Biraz daha düşünsem eminim kadına yönelik şiddetin her hali ve çocuk istismarına dair de birçok şey sıralayabilirim ama midem kabarmaya başladı bile o yüzden benden bu kadar. 

Bu kadar çok şiddet olayına maruz kalmak da maruz kaldığımız şeyin şiddet olup olmadığını anlamak da güç. Ama ben önce şu yukarda yaptığım sıralamanın önemine değinmek istiyorum. Gerçekten yaşandığını kabullenmek istemediğimiz bu olayların sıralamasını yapmak önemli çünkü bu sıralama hafızayla ilişkili. İtiraf etmek gerekirse böyle sıcağı sıcağına yazmaya başlamasaydım bu yazıyı bu hafta mı yaşandı iki hafta önce mi büyük ihtimalle karıştırırdım. Ama beni korkutan yapacağım karıştırma değil bunun bir ileri boyutu, ne yaşandığını da unutmam.

Medya ve hafıza

“Hafızanın ve hafızanın eleştirel düşünceyi şekillendirme kapasitesinin ciddi bir saldırıya maruz kaldığı ya da toplumumuzdaki pek çok güç tarafından değersizleştirildiği bir dönemde yaşıyoruz” der, Henry A. Giroux. Cep telefonlarımızdan her an son dakika haberleri tek parmak hareketiyle kaydırışımız bence bu sav için yeterli bir örnek. Bazen haberlerin çok kısa açıklamalarına bakıp içeriğini bile okumuyoruz, basılı gazete takibini ise bence çoktan bıraktık. Bunun yanı sıra sadece bir hafta aralıksız ana akım medyayı takip edersek yönümüzü nasıl belirlediğini fark ederiz (ya da vahim olan fark edemeyiz). Ana akım medya unutmamızı istediğini hiç göstermez, aklımızı meşgul etmesini istediğini ise sürekli döndürür. Ve unutmayalım ki bu döngünün içinde olan sadece tek başımıza biz değiliz artık “örgütlü unutuş” söz konusu olur. “Bu durum otoriterliğin gittikçe arttığı günümüzde bireyin de aktif katılımına bir saldırıdır.” İşte ilk şiddete maruz kaldık bile.  Şiddet için illa fiziksel bir darbeye gerek yoktur. “Normatif şiddet, kısıtlama yoluyla yaşanan bir şiddetti…” Bu şiddete maruz kalan yani hafızası elinden alınıp siyasi katılımı engellenen “toplum ise kolay şekillenebilen, fark etmeksizin şiddet gören ya da şiddetin uygulayıcısı haline getirilen güruh olur.”  

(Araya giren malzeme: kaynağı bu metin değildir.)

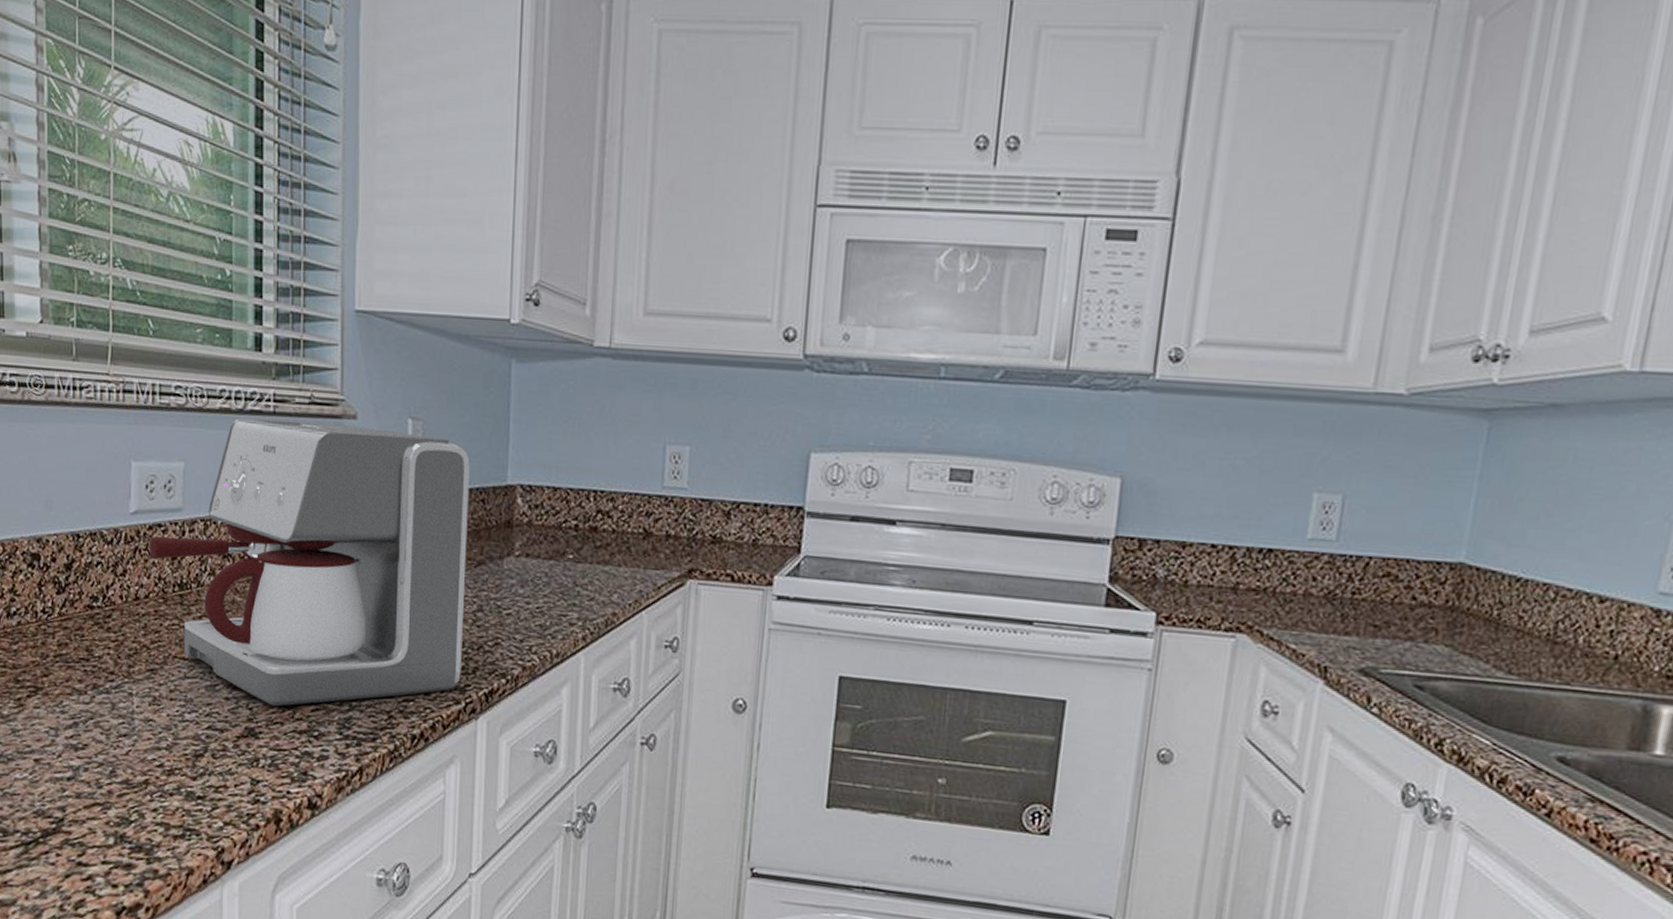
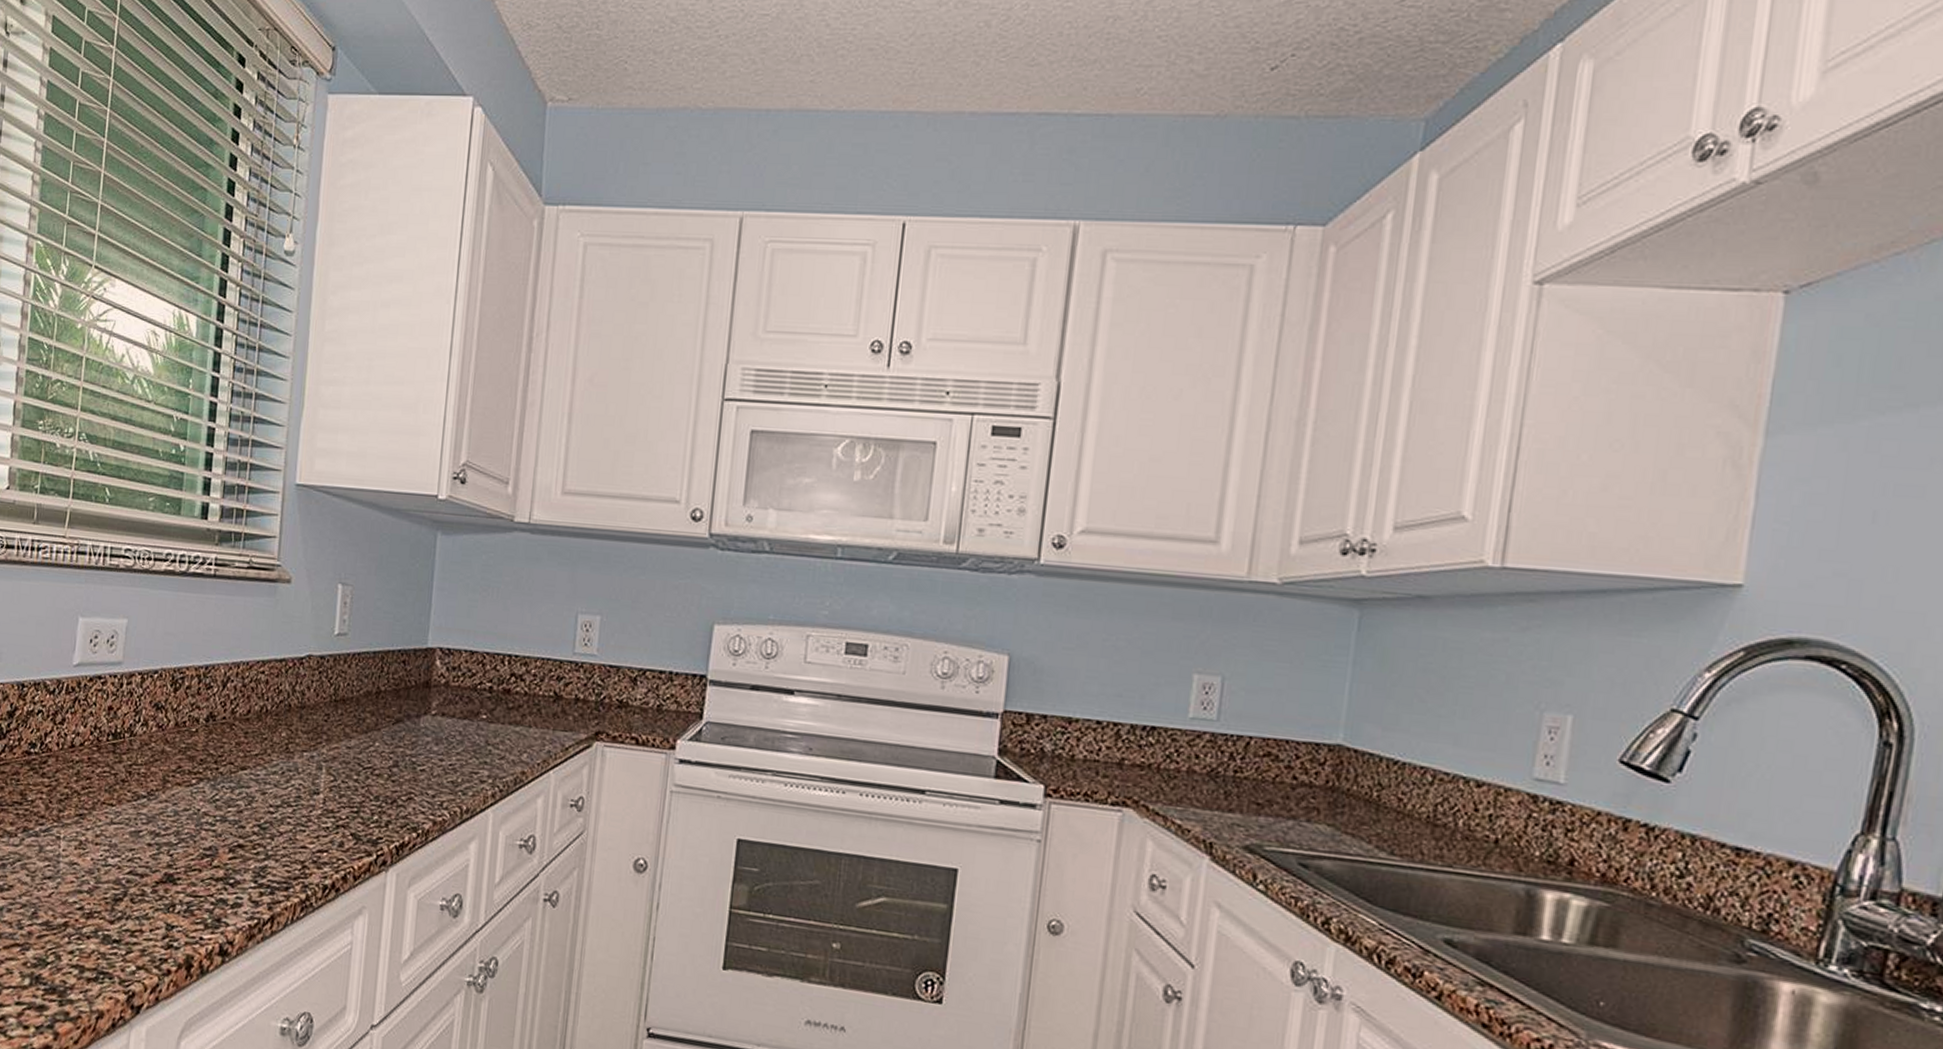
coffee maker: present [149,418,470,707] -> none [88,580,394,854]

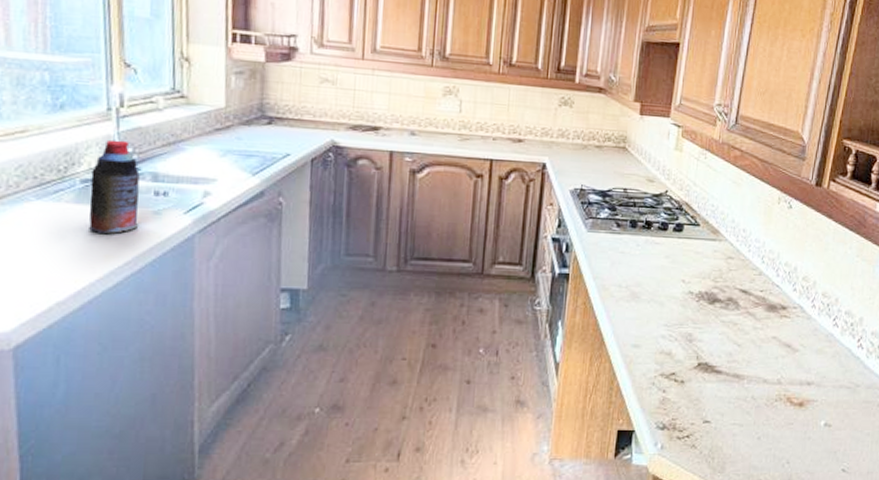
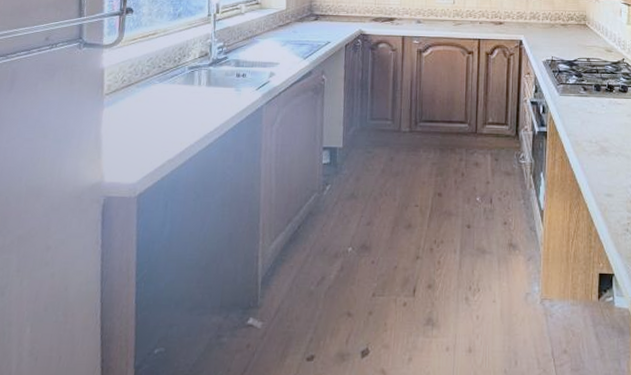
bottle: present [89,139,140,234] -> none [192,37,227,107]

‘Şiddetin Eleştirel Tarihi’inin önsözünde Giroux’un yukarda da alıntı yaptığım açıcı açıklamalarından sonra Brad Evans’ın şiddet ve medya ilişkisine baktığımızda “şiddetin medyada nüfuz etmediği bir yer kalmadığı” iddia edilir. Bu şiddet farklı suretlerde bize yansır, bu suretler aracılığıyla ya özne ya şahit olabiliriz. Örneğin Musul operasyonunun internet üzerinden canlı yayını yapılmış ertesi günü ise bu görüntülerin üzerinde emojilerin gezisi tartışma yaratmıştı. İşte Evans’a göre teknolojinin aracı olduğu bu şahitlik “şiddetin insanileşmesi”yle birlikte “insanın gözden çıkarılması”dır. 

Video ve fotoğraf

Bahsettiğim bu örnek, bir video üzerindendi ancak fotoğraflar da amaca ulaşmada etkili bir araçtır. Susan Sontag’a göre savaş fotoğrafları yorumlanmaya ve manipüle edilmeye çok açıktır çünkü Chomsky’nin de belirttiği gibi “medya, seçkinlerin tahakkümünü sürdürmek için kitlesel bir uzlaşı yaratmaktadır”. Kimdir bu seçkinler diye düşündüğümüze neoliberal dünyamızda herhalde aklımıza ilk önce akademisyenler, zanaatkârlar, sanatçılar gelmez. Elbette bu seçkinler sermaye ya da dümdüz bir deyişle para sahipleridir. Toplumumuzun seçkini eğer silah şirketi sahibiyse elbette bir savaş, medyada seçkinin istediği yönden anlatılacaktır. Chomsky’e göre bu, entelektüel şiddet sorunudur.
“Entelektüel şiddet sorunu, güçlü seçkinlerin entelektüel vasıflarımıza ve merakımıza şiddetle saldırmasıdır.” 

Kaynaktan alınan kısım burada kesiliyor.